Numbers can’t be the only criteria, however, for judging Beltran against Rice and Puckett. Awards and All-Star appearances need to be factored in as well. The 36-year-old still stacks up nicely, though his candidacy does take a bit of a hit here.
Beltran was the Rookie of the Year in 1999 and has three Gold Gloves and two top-ten MVP finishes to his credit. He has also made the All-Star team seven times and appears to be headed there again this season.
Puckett won one batting title and was the 1991 ALCS MVP. He also has six Gold Gloves, seven top-ten MVP finishes and 10 All-Star appearances. In addition, it needs to be noted that he was a big part of two championship teams.
Rice had eight All-Star appearances and seven top-ten MVP finishes, including winning the award in 1978. He was a good left fielder, though he never managed to win a Gold Glove.

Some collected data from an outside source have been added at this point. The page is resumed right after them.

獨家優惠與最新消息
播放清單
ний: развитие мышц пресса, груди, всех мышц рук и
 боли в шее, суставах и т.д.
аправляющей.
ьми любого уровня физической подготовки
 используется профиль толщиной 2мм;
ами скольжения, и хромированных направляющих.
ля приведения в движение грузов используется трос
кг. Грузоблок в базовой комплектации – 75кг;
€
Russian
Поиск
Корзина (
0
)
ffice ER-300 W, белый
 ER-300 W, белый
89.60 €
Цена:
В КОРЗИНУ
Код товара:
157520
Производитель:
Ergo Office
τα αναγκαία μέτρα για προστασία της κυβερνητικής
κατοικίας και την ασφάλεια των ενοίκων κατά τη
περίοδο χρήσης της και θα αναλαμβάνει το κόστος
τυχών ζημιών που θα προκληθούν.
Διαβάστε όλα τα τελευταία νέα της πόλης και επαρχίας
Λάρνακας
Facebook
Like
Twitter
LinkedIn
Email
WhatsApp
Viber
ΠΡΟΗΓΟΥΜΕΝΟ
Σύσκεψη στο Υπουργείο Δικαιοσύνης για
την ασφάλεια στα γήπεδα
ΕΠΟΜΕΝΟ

Overall, Beltran certainly belongs in the conversation with these two fellow outfielders. When you consider that Puckett easily made the Hall-of-Fame and Rice probably should have as well, if he was nicer to the media in his playing days, then Beltran's candidacy looks strong.
Is Carlos Beltran a Hall-of-Famer?
Also helping his cause is something else he has accomplished, namely largely avoiding having his name tied to the steroid era. While he hasn’t been completely immune, since he was questioned in the Tony Galea scandal in 2010, he is generally considered to not be someone who has taken performance-enhancing drugs.

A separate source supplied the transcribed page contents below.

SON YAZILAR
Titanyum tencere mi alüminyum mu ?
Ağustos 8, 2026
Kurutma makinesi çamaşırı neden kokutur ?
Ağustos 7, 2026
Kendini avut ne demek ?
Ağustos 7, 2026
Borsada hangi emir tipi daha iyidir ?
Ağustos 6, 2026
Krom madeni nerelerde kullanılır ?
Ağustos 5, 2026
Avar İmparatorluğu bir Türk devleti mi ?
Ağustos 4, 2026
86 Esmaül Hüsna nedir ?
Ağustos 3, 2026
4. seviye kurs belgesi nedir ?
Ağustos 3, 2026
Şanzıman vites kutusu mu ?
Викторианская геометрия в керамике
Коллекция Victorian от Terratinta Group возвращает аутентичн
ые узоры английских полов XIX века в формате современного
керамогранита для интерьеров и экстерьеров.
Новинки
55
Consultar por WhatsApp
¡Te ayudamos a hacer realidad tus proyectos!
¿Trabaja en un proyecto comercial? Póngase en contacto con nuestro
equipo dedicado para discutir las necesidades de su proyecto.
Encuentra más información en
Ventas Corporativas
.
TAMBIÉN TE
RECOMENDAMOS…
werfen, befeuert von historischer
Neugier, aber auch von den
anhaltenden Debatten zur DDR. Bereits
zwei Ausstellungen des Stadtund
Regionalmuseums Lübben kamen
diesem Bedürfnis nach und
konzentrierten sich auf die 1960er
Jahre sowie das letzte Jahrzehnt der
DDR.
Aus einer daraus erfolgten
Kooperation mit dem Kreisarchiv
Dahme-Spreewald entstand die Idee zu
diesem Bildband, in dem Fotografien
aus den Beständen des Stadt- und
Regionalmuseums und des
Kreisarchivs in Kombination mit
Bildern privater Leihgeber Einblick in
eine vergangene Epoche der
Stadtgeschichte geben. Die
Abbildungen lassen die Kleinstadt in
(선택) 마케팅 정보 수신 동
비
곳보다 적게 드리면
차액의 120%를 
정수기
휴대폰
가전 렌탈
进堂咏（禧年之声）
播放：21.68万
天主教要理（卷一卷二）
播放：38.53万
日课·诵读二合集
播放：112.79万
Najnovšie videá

Craig Biggio is another member of the steroid era who is also believed to have played clean. This reputation helped him in the most recent Hall-of-Fame voting in January. He was the leading vote-getter at 68.2 percent against a group of more accomplished candidates largely linked to steroids, including Barry Bonds and Roger Clemens.
Based on his first-year success, Biggio should be headed to Cooperstown in the next year or two and his ability to rise above the steroid era appears to be a big reason why.
While Beltran has Hall of Fame credentials, he would make his candidacy a virtual no-brainer by putting up a few more solid seasons.
If he can help the Cardinals win a World Series title or two before his career is over, however, a case could be made that the cap should have a redbird on it.